Extract the full set of records that follows, word for word.

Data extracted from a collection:
>>>

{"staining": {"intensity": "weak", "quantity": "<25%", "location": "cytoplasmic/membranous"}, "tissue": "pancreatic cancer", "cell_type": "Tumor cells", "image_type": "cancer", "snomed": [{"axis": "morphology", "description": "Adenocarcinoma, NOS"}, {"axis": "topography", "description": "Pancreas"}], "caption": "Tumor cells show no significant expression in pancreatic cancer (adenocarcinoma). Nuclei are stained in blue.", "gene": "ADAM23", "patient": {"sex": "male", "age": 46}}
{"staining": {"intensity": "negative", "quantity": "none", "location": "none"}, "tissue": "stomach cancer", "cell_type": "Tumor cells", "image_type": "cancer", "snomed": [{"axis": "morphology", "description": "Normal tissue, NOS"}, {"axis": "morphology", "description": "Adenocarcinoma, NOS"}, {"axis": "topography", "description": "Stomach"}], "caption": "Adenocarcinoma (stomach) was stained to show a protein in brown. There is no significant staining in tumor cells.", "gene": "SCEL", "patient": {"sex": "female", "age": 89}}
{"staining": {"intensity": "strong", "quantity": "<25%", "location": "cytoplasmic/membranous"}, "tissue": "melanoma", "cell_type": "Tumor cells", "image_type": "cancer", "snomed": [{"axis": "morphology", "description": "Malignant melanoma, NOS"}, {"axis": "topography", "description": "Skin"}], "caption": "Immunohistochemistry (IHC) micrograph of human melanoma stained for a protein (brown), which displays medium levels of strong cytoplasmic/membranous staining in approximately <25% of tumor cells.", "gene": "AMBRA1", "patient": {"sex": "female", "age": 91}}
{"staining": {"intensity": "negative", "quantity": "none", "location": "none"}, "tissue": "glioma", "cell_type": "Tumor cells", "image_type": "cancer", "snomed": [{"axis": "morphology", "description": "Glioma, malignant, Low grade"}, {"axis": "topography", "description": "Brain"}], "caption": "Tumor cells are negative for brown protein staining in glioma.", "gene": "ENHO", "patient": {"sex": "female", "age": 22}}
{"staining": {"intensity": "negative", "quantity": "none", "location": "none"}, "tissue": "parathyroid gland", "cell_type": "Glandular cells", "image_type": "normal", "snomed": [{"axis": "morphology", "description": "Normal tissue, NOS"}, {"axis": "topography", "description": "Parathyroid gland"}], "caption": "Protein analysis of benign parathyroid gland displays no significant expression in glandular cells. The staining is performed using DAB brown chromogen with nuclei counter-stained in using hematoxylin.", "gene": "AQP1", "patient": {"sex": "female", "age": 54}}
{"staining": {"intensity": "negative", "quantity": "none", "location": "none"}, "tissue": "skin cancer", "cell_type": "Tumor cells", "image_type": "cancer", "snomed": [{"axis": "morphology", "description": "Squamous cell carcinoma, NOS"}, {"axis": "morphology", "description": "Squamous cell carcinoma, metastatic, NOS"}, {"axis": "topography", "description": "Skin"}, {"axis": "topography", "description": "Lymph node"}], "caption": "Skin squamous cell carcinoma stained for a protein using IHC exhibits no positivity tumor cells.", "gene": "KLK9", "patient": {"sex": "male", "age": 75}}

<<<

-- Reply --
{"staining": {"intensity": "weak", "quantity": "<25%", "location": "cytoplasmic/membranous"}, "tissue": "pancreatic cancer", "cell_type": "Tumor cells", "image_type": "cancer", "snomed": [{"axis": "morphology", "description": "Adenocarcinoma, NOS"}, {"axis": "topography", "description": "Pancreas"}], "caption": "Tumor cells show no significant expression in pancreatic cancer (adenocarcinoma). Nuclei are stained in blue.", "gene": "ADAM23", "patient": {"sex": "male", "age": 46}}
{"staining": {"intensity": "negative", "quantity": "none", "location": "none"}, "tissue": "stomach cancer", "cell_type": "Tumor cells", "image_type": "cancer", "snomed": [{"axis": "morphology", "description": "Normal tissue, NOS"}, {"axis": "morphology", "description": "Adenocarcinoma, NOS"}, {"axis": "topography", "description": "Stomach"}], "caption": "Adenocarcinoma (stomach) was stained to show a protein in brown. There is no significant staining in tumor cells.", "gene": "SCEL", "patient": {"sex": "female", "age": 89}}
{"staining": {"intensity": "strong", "quantity": "<25%", "location": "cytoplasmic/membranous"}, "tissue": "melanoma", "cell_type": "Tumor cells", "image_type": "cancer", "snomed": [{"axis": "morphology", "description": "Malignant melanoma, NOS"}, {"axis": "topography", "description": "Skin"}], "caption": "Immunohistochemistry (IHC) micrograph of human melanoma stained for a protein (brown), which displays medium levels of strong cytoplasmic/membranous staining in approximately <25% of tumor cells.", "gene": "AMBRA1", "patient": {"sex": "female", "age": 91}}
{"staining": {"intensity": "negative", "quantity": "none", "location": "none"}, "tissue": "glioma", "cell_type": "Tumor cells", "image_type": "cancer", "snomed": [{"axis": "morphology", "description": "Glioma, malignant, Low grade"}, {"axis": "topography", "description": "Brain"}], "caption": "Tumor cells are negative for brown protein staining in glioma.", "gene": "ENHO", "patient": {"sex": "female", "age": 22}}
{"staining": {"intensity": "negative", "quantity": "none", "location": "none"}, "tissue": "parathyroid gland", "cell_type": "Glandular cells", "image_type": "normal", "snomed": [{"axis": "morphology", "description": "Normal tissue, NOS"}, {"axis": "topography", "description": "Parathyroid gland"}], "caption": "Protein analysis of benign parathyroid gland displays no significant expression in glandular cells. The staining is performed using DAB brown chromogen with nuclei counter-stained in using hematoxylin.", "gene": "AQP1", "patient": {"sex": "female", "age": 54}}
{"staining": {"intensity": "negative", "quantity": "none", "location": "none"}, "tissue": "skin cancer", "cell_type": "Tumor cells", "image_type": "cancer", "snomed": [{"axis": "morphology", "description": "Squamous cell carcinoma, NOS"}, {"axis": "morphology", "description": "Squamous cell carcinoma, metastatic, NOS"}, {"axis": "topography", "description": "Skin"}, {"axis": "topography", "description": "Lymph node"}], "caption": "Skin squamous cell carcinoma stained for a protein using IHC exhibits no positivity tumor cells.", "gene": "KLK9", "patient": {"sex": "male", "age": 75}}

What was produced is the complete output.